Here is a sample configuration that will capture fake sensor readings both to the configured MongoDB URI as well as to the ~/.viam/capture directory on disk:

Click to view configuration
{
  "components": [
    {
      "name": "sensor-1",
      "namespace": "rdk",
      "type": "sensor",
      "model": "fake",
      "attributes": {},
      "service_configs": [
        {
          "type": "data_manager",
          "attributes": {
            "capture_methods": [
              {
                "method": "Readings",
                "capture_frequency_hz": 0.5,
                "additional_params": {}
              }
            ]
          }
        }
      ]
    }
  ],
  "services": [
    {
      "name": "data_manager-1",
      "namespace": "rdk",
      "type": "data_manager",
      "attributes": {
        "mongo_capture_config": {
          "uri": "mongodb://127.0.0.1:27017/?directConnection=true&serverSelectionTimeoutMS=2000"
        }
      }
    }
  ]
}

When mongo_capture_config.uri is configured, data capture will attempt to connect to the configured MongoDB server and write captured tabular data to the configured mongo_capture_config.database and mongo_capture_config.collection (or their defaults if unconfigured) after enqueuing that data to be written to disk.

If writes to MongoDB fail for any reason, data capture will log an error for each failed write and continue capturing.

Failing to write to MongoDB doesn’t affect capturing and syncing data to cloud storage other than adding capture latency.

Conditional sync

By default, viam-server checks for new data to sync at the configured interval (sync_interval_mins).
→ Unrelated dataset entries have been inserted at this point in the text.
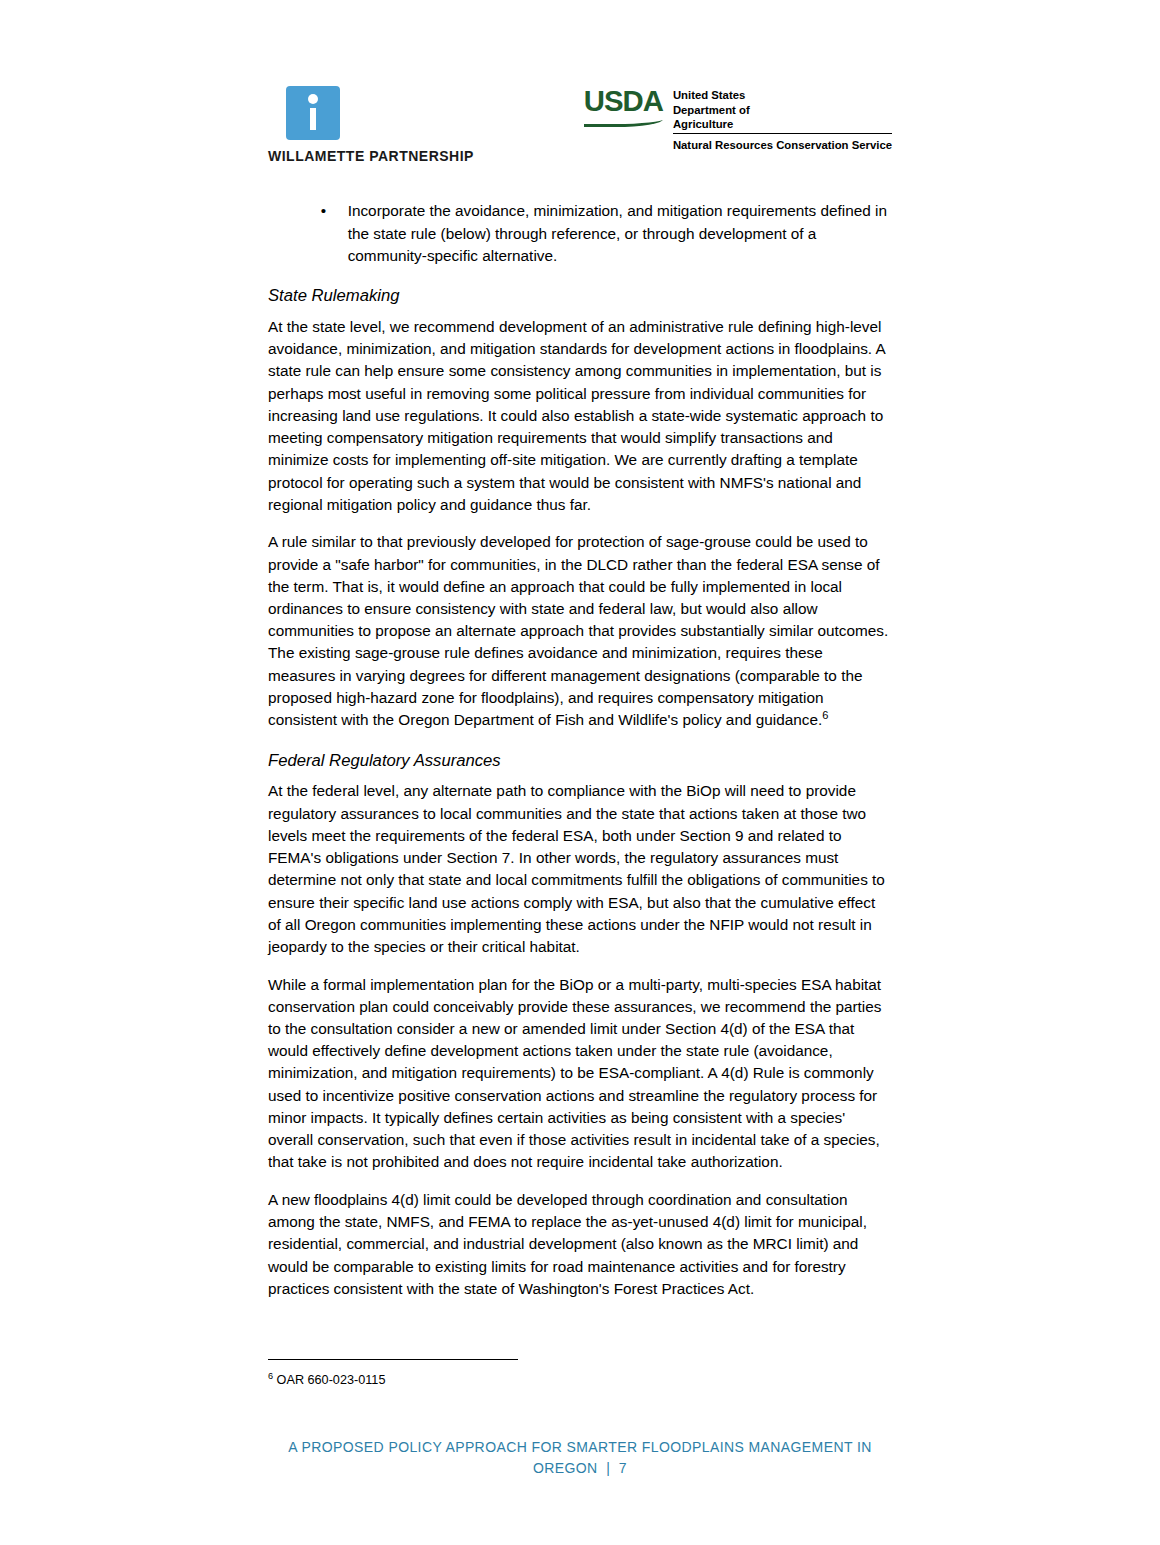WILLAMETTE PARTNERSHIP
USDA
United States
Department of
Agriculture
Natural Resources Conservation Service
Incorporate the avoidance, minimization, and mitigation requirements defined in the state rule (below) through reference, or through development of a community-specific alternative.
State Rulemaking
At the state level, we recommend development of an administrative rule defining high-level avoidance, minimization, and mitigation standards for development actions in floodplains. A state rule can help ensure some consistency among communities in implementation, but is perhaps most useful in removing some political pressure from individual communities for increasing land use regulations. It could also establish a state-wide systematic approach to meeting compensatory mitigation requirements that would simplify transactions and minimize costs for implementing off-site mitigation. We are currently drafting a template protocol for operating such a system that would be consistent with NMFS's national and regional mitigation policy and guidance thus far.
A rule similar to that previously developed for protection of sage-grouse could be used to provide a "safe harbor" for communities, in the DLCD rather than the federal ESA sense of the term. That is, it would define an approach that could be fully implemented in local ordinances to ensure consistency with state and federal law, but would also allow communities to propose an alternate approach that provides substantially similar outcomes. The existing sage-grouse rule defines avoidance and minimization, requires these measures in varying degrees for different management designations (comparable to the proposed high-hazard zone for floodplains), and requires compensatory mitigation consistent with the Oregon Department of Fish and Wildlife's policy and guidance.6
Federal Regulatory Assurances
At the federal level, any alternate path to compliance with the BiOp will need to provide regulatory assurances to local communities and the state that actions taken at those two levels meet the requirements of the federal ESA, both under Section 9 and related to FEMA's obligations under Section 7. In other words, the regulatory assurances must determine not only that state and local commitments fulfill the obligations of communities to ensure their specific land use actions comply with ESA, but also that the cumulative effect of all Oregon communities implementing these actions under the NFIP would not result in jeopardy to the species or their critical habitat.
While a formal implementation plan for the BiOp or a multi-party, multi-species ESA habitat conservation plan could conceivably provide these assurances, we recommend the parties to the consultation consider a new or amended limit under Section 4(d) of the ESA that would effectively define development actions taken under the state rule (avoidance, minimization, and mitigation requirements) to be ESA-compliant. A 4(d) Rule is commonly used to incentivize positive conservation actions and streamline the regulatory process for minor impacts. It typically defines certain activities as being consistent with a species' overall conservation, such that even if those activities result in incidental take of a species, that take is not prohibited and does not require incidental take authorization.
A new floodplains 4(d) limit could be developed through coordination and consultation among the state, NMFS, and FEMA to replace the as-yet-unused 4(d) limit for municipal, residential, commercial, and industrial development (also known as the MRCI limit) and would be comparable to existing limits for road maintenance activities and for forestry practices consistent with the state of Washington's Forest Practices Act.
6 OAR 660-023-0115
A PROPOSED POLICY APPROACH FOR SMARTER FLOODPLAINS MANAGEMENT IN OREGON | 7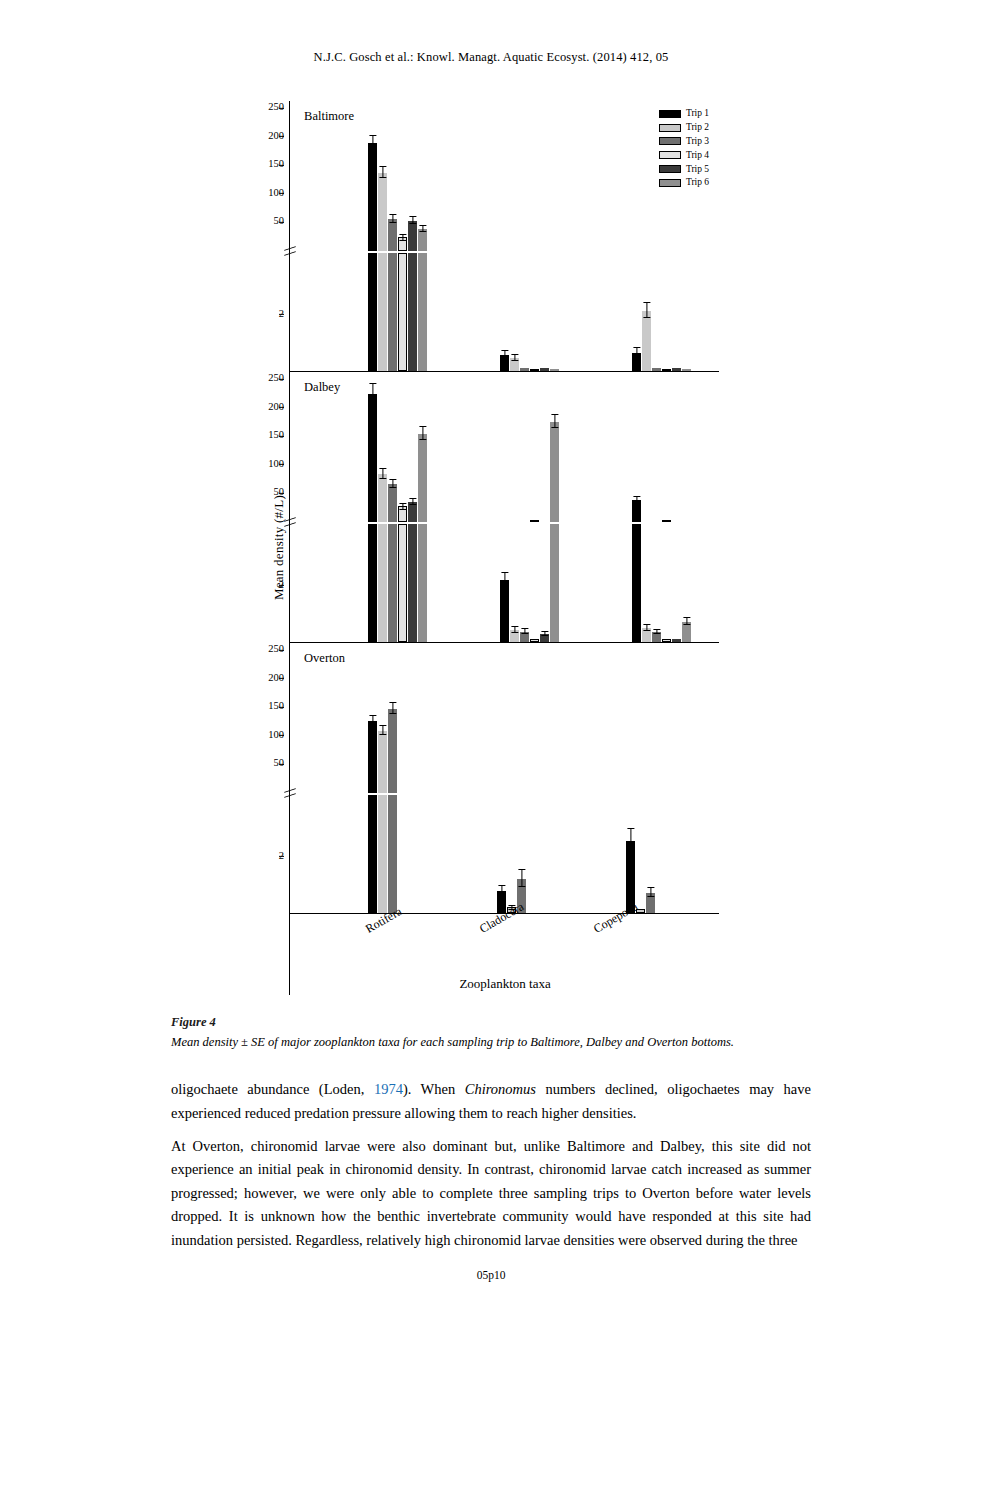N.J.C. Gosch et al.: Knowl. Managt. Aquatic Ecosyst. (2014) 412, 05
Mean density (#/L)
Baltimore
Trip 1
Trip 2
Trip 3
Trip 4
Trip 5
Trip 6
250
200
150
100
50
2
Dalbey
250
200
150
100
50
2
Overton
250
200
150
100
50
2
Rotifera
Cladocera
Copepoda
Zooplankton taxa
Figure 4 Mean density ± SE of major zooplankton taxa for each sampling trip to Baltimore, Dalbey and Overton bottoms.
oligochaete abundance (Loden, 1974). When Chironomus numbers declined, oligochaetes may have experienced reduced predation pressure allowing them to reach higher densities.
At Overton, chironomid larvae were also dominant but, unlike Baltimore and Dalbey, this site did not experience an initial peak in chironomid density. In contrast, chironomid larvae catch increased as summer progressed; however, we were only able to complete three sampling trips to Overton before water levels dropped. It is unknown how the benthic invertebrate community would have responded at this site had inundation persisted. Regardless, relatively high chironomid larvae densities were observed during the three
05p10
You can additionally configure sync to only happen when certain conditions are met. For example:

  • Only sync when on WiFi
  • Sync when specific events are detected
  • Sync during certain time windows

See Conditional cloud sync for how to implement conditional syncs.

Cloud data retention

Configure how long your synced data remains stored in the cloud:

  • Retain data up to a certain size (for example, 100GB) or for a specific length of time (for example, 14 days): Set retention_policies at the resource level. See the retention_policy field in data capture configuration attributes.
  • Delete data captured by a machine when you delete the machine: Control whether your cloud data is deleted when a machine or machine part is removed. See the delete_data_on_part_deletion field in the data management service configuration attributes.

Sync optimization

Configurable sync threads: You can control how many concurrent sync operations occur by adjusting the maximum_num_sync_threads setting. Higher values may improve throughput on more powerful hardware, but raising it too high may introduce instability on resource-constrained devices.

Wait time before syncing arbitrary files: If you choose to sync arbitrary files (beyond those captured by the data management service), the file_last_modified_millis configuration attribute specifies how long a file must remain unmodified before the data manager considers it for syncing. The default is 10 seconds.